The strength of the August payroll report, due Sept. 6, is viewed by economists as vital to the decision, after recent data that has signaled softness in the U.S. housing market.
Lockhart agreed that the August jobs report was the most important piece of information available to policymakers between now and the meeting next month.
A disappointingly tepid 162,000 jobs were created by the U.S. economy in July. He said that the August numbers could confirm if that was a passing dip, or the start of a more lasting period of labor market weakness.
He declined to specify what size of tapering he favored, saying it could be modest in scale, although there might be technical reasons why making a larger reduction made sense.
"I am comfortable with a token to begin, to basically break the ice. I am comfortable with that.

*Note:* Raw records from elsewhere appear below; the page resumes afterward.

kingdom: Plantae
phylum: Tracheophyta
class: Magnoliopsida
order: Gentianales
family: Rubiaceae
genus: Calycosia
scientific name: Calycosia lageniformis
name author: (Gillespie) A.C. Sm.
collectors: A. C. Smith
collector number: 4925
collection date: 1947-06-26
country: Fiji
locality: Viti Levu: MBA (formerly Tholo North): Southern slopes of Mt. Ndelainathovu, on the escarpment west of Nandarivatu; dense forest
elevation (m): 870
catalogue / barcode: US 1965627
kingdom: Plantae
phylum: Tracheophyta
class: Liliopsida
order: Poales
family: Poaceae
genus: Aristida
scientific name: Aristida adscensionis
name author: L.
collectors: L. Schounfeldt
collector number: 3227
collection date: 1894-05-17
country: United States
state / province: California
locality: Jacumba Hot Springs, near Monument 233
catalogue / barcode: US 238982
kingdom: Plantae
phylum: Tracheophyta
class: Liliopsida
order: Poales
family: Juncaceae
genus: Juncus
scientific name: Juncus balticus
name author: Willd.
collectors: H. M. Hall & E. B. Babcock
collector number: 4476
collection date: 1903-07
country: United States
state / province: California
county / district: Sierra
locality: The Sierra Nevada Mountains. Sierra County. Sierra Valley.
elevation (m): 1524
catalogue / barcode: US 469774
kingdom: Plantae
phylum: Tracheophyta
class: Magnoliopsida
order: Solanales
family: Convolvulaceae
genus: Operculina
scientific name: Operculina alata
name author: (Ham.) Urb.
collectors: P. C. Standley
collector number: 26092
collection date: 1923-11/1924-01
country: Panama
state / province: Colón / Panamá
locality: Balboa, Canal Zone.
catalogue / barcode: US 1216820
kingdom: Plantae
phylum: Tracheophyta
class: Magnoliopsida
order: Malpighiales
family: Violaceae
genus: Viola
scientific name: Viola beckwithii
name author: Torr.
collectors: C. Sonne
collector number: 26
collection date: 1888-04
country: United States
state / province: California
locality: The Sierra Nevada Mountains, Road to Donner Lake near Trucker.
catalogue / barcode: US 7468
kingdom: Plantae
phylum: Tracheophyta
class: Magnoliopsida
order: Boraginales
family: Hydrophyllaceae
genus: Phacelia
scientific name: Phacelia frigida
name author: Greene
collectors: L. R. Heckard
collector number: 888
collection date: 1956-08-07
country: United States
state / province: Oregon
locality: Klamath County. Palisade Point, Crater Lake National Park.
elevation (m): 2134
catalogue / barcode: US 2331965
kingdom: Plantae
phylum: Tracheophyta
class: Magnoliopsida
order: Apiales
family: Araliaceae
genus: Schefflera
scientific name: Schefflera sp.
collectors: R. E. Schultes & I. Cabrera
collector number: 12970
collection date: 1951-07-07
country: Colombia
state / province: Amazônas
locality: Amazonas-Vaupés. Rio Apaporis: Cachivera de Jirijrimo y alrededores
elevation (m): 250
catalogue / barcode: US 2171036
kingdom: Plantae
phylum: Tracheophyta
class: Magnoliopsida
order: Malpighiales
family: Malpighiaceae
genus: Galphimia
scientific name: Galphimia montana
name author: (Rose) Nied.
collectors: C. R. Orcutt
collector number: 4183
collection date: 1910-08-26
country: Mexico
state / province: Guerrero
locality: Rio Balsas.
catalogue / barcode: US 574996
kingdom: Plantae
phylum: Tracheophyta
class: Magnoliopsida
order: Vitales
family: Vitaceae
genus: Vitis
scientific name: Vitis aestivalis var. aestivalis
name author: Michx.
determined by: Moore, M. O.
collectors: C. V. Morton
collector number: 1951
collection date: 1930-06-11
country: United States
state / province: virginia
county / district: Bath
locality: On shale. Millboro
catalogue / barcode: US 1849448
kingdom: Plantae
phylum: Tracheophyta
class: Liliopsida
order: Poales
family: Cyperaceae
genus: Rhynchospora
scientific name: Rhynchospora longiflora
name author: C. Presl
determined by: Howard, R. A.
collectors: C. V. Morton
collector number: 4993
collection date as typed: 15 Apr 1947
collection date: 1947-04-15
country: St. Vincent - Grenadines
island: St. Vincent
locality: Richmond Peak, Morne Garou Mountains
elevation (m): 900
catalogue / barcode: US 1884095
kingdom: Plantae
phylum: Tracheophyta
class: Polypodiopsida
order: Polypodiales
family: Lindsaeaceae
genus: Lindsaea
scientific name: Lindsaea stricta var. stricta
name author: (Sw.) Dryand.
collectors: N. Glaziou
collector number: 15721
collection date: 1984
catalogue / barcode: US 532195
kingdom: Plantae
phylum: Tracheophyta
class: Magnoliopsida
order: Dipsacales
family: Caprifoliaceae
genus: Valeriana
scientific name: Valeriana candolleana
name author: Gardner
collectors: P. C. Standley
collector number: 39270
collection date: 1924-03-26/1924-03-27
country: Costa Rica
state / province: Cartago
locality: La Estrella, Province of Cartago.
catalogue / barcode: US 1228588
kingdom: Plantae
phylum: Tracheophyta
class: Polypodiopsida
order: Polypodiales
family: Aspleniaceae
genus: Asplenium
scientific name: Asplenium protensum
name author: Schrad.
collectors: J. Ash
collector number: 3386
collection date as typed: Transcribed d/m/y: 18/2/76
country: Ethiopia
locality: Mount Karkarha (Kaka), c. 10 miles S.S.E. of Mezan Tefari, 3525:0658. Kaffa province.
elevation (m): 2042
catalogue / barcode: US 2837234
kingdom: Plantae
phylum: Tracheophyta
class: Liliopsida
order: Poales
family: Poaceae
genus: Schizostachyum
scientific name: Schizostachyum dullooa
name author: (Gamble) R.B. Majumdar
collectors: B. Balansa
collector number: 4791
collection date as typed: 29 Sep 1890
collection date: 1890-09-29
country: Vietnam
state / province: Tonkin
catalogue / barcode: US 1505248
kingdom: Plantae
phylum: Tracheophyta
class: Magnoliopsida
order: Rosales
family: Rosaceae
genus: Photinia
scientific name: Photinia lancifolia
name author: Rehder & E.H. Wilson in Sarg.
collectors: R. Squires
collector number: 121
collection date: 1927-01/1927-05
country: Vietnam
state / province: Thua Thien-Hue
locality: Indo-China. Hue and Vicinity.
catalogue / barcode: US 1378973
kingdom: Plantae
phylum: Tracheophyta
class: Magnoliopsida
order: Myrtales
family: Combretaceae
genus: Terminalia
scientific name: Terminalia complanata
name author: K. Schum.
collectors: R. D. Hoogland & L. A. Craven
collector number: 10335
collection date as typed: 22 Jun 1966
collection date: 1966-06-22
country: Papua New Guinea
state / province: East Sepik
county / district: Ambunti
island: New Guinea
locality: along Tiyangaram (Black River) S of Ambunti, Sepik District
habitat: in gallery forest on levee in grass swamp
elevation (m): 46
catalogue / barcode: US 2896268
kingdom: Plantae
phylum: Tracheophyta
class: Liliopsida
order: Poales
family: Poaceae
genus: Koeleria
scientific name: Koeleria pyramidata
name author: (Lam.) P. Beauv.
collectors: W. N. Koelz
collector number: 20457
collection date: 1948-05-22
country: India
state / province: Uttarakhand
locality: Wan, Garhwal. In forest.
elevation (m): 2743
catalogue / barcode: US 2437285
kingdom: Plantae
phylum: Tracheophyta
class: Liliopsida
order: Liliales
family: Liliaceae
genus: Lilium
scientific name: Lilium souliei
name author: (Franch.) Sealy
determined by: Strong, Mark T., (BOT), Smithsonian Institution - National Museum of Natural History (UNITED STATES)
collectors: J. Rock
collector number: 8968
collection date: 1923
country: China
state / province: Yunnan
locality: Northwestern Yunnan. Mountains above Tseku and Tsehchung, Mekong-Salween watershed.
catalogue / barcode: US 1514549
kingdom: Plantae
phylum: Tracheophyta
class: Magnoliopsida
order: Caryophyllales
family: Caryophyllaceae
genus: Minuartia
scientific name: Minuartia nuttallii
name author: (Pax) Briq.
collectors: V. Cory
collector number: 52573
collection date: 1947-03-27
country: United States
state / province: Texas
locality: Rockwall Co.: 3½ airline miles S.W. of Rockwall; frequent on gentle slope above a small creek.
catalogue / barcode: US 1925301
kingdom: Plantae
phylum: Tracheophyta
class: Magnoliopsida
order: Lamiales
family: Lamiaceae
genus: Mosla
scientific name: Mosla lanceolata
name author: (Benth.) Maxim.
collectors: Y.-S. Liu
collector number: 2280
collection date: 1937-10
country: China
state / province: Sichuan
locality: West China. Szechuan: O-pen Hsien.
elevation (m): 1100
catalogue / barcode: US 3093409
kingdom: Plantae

But it may be more practical to do more than a token," he said.
The U.S. central bank has held interest rates near zero since late 2008. It has also tripled the size of its balance sheet to over $3.6 trillion through 3 rounds of massive bond buying, also called quantitative easing, to press down longer term borrowing costs in a bid to spur investment and hiring.
Notwithstanding those efforts, it unleashed violent global financial market volatility when it announced in June that it expected to scale back bond buying later this year.
The subsequent bond market selloff drove up U.S. government bond yields and mortgage rates by over 100 basis points, tightening financial conditions in the United States.
However, Lockhart was not so sure that the news of tapering, when it finally comes, would cause a similar adverse reaction.
"I am prepared to believe it is substantially priced into bond prices," he said. "So I would not make a prediction with a lot of confidence as to whether, when and if the policy is executed ... whether that would create more tightening."